Lokasi Kantor Polres Metro Jakarta Timur kebetulan hanya satu menit berjalan kaki dari puskesmas. Meski sebenarnya enggan dan ingin urusan cepat selesai, MH membuat laporan kepolisian hingga pukul 05.00 agar segera mendapat penanganan medis.
MH kemudian dirawat di Rumah Sakit Tingkat I R Said Sukanto atau RS Polri Kramatjati, Jakarta Timur. Pukul 08.00, ia tidak langsung pulang ke rumah keluarganya di Penggilingan, Cakung, Jakarta Timur, tetapi kembali ke Kampung Melayu untuk memberesi perlengkapan berdagangnya yang berantakan setelah penyerangan. Ia pulang ke rumah sekitar pukul 10.00.
MH membuat laporan kepolisian hingga pukul 05.00 agar segera mendapat penanganan medis.
Korban lain, IS, sebelumnya menceritakan, sejak Jumat (28/8/2020) malam, ia nongkrong di Terminal Kampung Melayu, berharap bisa menambah pemasukan dengan menggantikan teman yang mengemudi angkutan kota. Istilahnya, sopir tembak.
Saat menunggu angkot yang bisa disopirinya, sekitar pukul 02.00 gerombolan pelaku datang ke terminal berboncengan sepeda motor. Tanpa mengatakan apa pun, mereka langsung menyabetkan senjata tajam ke segala arah. Menurut IS, senjata tajam sebenarnya diarahkan ke banyak orang, tetapi kemungkinan hanya dirinya dan MH yang terlambat menyelamatkan diri.
IS menambahkan, secara kasatmata, luka akibat senjata tajam di tubuhnya semakin pulih. Namun, dadanya masih sesak dan nyeri akibat efek penusukan. Ia memohon bantuan untuk perawatan di rumah sakit karena ketiadaan biaya. Untuk rontgen saja, misalnya, biaya di Cilacap sekitar Rp 500.000.

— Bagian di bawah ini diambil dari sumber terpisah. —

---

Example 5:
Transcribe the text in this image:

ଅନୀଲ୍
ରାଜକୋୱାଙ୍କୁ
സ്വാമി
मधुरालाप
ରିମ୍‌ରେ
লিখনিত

Kepala Satuan Reserse Kriminal Polres Metro Jakarta Timur Ajun Komisaris Besar Imron Ermawan mengatakan, MH memang sudah membuat laporan kepolisian, tetapi belum dimintai keterangan guna menyusun berita acara pemeriksaan (BAP). Pengusutan penyerangan berdarah di Kampung Melayu membutuhkan BAP tersebut.
Pihak polres menunggu MH selesai pemulihan di rumahnya, baru kemudian diundang untuk pembuatan BAP. ”Pelaku tetap dikejar,” ucap Imron.
Namun, MH sebenarnya berharap ia tidak perlu terlibat lagi dalam pengusutan kasus, termasuk untuk pemeriksaan dan pembuatan BAP. Ia lelah dengan proses yang panjang. Apalagi ia tidak mengenal pelaku sehingga merasa sudah tidak ada kepentingan lagi.
MH berharap tidak perlu terlibat lagi dalam pengusutan kasus. Ia lelah dengan proses yang panjang.
MH memohon agar penegak hukum bisa melanjutkan penanganan kasus berbekal keterangannya dalam laporan kepolisian tanpa pemanggilan lagi. Ia memilih fokus kembali bekerja untuk menghidupi istri dan tiga anaknya.